Compensation comes at too high a price: residential school survivors
Must write out painful accounts of abuse to get additional funds
Thousands of residential school survivors are eligible for up to $275,000 in additional compensation, but to get it, they have to relive painful memories of the abuses they suffered and back them up with written documents and witnesses.
"I don't think I can do it," says Sylvia Gould, a former student at the Shubenacadie Indian Residential School in Nova Scotia.
"It's going to be hard. I tried for the last 10 years to write what happened to me at that residential school. I only get as far as my life before the residential school."
Gould, from Waycobah, tears up as she recalls the time she fell close to a coal pit.
"The pieces of coal were embedded in my knee, and I went to show the nun, and she slapped me. She said, 'get to school,'" said Gould.
Nearly 75,000 former students of residential schools around Canada have received a compensation cheque from the federal government, known as a common experience payment, for $10,000 plus $3,000 for each year they attended school.
To receive additional compensation for sexual abuse and serious incidents of physical abuse, applicants must go through the independent assessment process.
They can receive up to $275,000, but they must write a detailed account of what happened to them and back it up with documents and witnesses. They may also be called to appear before an adjudicator.
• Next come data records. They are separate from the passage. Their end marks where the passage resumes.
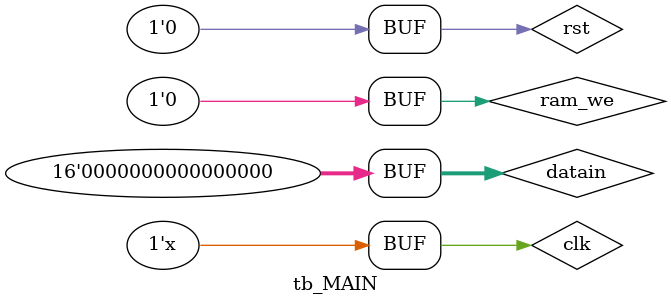
<source format=v>
`timescale 1ns / 1ps


module tb_MAIN(

    );
    reg clk;
    reg rst;
    reg ram_we=0;
    reg[15:0] datain=0;
    
    wire [2:0]selA;
    wire [2:0]selB;
    wire [2:0]selD;
    wire[15:0] dataA;
    wire[15:0] dataB;
    wire[15:0] dataD;
    wire[4:0] aluop;
    wire[7:0] imm;
    wire [15:0] dataout;
    wire [1:0] opcode;
    wire [15:0] o_pc;
    
    wire shdbranch;
    wire enfetch;
    wire enalu;
    wire endec;
    wire enmem;
    wire enrgrd;
    wire enrgwr;
    wire regwe;
    wire update;
    
    assign enrgwr= update & regwe;
    assign opcode =((rst)? 2'b11:((shdbranch)?2'b10:((enalu)? 2'b01:2'b00)));
    
  REG_FILE main_reg(
   clk,enrgrd,
   enrgwr,
  selA,
 selB,
 selD,
 dataD,

 dataA,
 dataB 
    
    );
    
   INSTRUCTION_DECODER main_instr(
    dataout,
 clk,endec,
  aluop,
 selA,
 selB,
  selD,
  imm,
  regwe
 ) ;
 ALU main_alu(
     enalu,clk,
 aluop,
 dataA,
 dataB,
  imm,
 dataD,
 shdbranch
);

CU main_cu(
 clk,
 rst,
 enfetch,endec,enrgrd,enalu,update,enmem
);

PROGRAM_COUNTER main_pc(
 clk,
 opcode,
 dataD,
 o_pc
);

RAM main_ram(
  clk,
     ram_we,
     o_pc,
     datain,
     dataout
    );
    
    initial begin
    clk=0;
    rst=1;
    #20
    rst=0;
    
   end 
   always #5 clk=~clk;
endmodule

</source>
Lottie Johnson fears that may stop some people from proceeding.
"This may cause some people just to say, 'forget it, I don't want to go there,' and they may have a good case," said Johnson, a board member for Survivors of the Shubenacadie Indian Residential School and a former student herself.
"I've told my story many times, and other people have listened to it, and it was alright," she said. "Now how do I prove it? There's no medical, physical records of these things happening. Most of the kids at the residential school, if you were beaten nobody took you to the doctor."
Johnson said the compensation process may be too fast for some people. She wants the federal government to give people more time to tell their stories.
A truth and reconciliation commission is set to start its work June 1. The commission is to compile a history of the residential school experience with anecdotes from former students across the country.